Exercise aim ->
Set down exactly the lines from the one containing "Guided Tour: 12:00pm –" through the last line of the data below, and no others.

:: Provided records

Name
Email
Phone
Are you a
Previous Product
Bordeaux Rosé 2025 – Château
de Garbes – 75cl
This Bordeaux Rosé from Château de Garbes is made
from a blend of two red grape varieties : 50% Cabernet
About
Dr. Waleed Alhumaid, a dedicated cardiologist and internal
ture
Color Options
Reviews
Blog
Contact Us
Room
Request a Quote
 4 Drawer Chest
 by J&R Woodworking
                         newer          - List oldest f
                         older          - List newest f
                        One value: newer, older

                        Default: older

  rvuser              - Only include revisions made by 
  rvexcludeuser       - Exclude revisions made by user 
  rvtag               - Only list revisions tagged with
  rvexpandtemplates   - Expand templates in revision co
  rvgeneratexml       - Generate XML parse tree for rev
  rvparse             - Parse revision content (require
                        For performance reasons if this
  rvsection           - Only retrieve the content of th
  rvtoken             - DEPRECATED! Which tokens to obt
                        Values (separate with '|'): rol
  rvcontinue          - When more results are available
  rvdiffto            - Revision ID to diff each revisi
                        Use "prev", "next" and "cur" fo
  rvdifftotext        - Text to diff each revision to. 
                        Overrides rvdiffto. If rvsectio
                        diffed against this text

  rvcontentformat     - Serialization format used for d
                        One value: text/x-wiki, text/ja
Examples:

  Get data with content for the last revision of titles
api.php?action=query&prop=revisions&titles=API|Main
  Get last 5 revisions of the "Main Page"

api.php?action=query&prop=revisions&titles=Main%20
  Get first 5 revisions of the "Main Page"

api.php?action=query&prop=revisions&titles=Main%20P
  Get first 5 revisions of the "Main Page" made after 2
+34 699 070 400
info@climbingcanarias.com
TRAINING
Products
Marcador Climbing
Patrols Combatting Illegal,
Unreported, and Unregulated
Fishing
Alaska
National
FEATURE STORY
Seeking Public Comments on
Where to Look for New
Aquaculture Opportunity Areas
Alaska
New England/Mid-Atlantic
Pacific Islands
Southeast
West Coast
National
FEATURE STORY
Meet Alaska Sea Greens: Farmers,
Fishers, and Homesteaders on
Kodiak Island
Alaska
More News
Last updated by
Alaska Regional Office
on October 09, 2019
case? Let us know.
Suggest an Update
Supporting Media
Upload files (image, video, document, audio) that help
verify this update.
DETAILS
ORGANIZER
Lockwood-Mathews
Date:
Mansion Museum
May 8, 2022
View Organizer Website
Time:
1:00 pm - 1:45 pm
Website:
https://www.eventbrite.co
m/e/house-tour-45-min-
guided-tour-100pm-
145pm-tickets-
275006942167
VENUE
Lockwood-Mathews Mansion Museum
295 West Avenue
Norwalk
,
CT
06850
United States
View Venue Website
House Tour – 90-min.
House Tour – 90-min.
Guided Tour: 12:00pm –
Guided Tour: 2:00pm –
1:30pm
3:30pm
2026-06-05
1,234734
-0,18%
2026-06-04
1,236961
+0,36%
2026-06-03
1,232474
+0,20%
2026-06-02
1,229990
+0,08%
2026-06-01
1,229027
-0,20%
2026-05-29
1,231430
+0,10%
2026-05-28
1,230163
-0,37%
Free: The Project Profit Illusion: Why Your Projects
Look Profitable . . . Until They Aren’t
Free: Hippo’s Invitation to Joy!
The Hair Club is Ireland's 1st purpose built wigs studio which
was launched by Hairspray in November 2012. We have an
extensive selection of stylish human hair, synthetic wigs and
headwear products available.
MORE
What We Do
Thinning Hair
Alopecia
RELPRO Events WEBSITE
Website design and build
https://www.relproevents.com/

::::

Answer area ->
Guided Tour: 12:00pm –
Guided Tour: 2:00pm –
1:30pm
3:30pm
2026-06-05
1,234734
-0,18%
2026-06-04
1,236961
+0,36%
2026-06-03
1,232474
+0,20%
2026-06-02
1,229990
+0,08%
2026-06-01
1,229027
-0,20%
2026-05-29
1,231430
+0,10%
2026-05-28
1,230163
-0,37%
Free: The Project Profit Illusion: Why Your Projects
Look Profitable . . . Until They Aren’t
Free: Hippo’s Invitation to Joy!
The Hair Club is Ireland's 1st purpose built wigs studio which
was launched by Hairspray in November 2012. We have an
extensive selection of stylish human hair, synthetic wigs and
headwear products available.
MORE
What We Do
Thinning Hair
Alopecia
RELPRO Events WEBSITE
Website design and build
https://www.relproevents.com/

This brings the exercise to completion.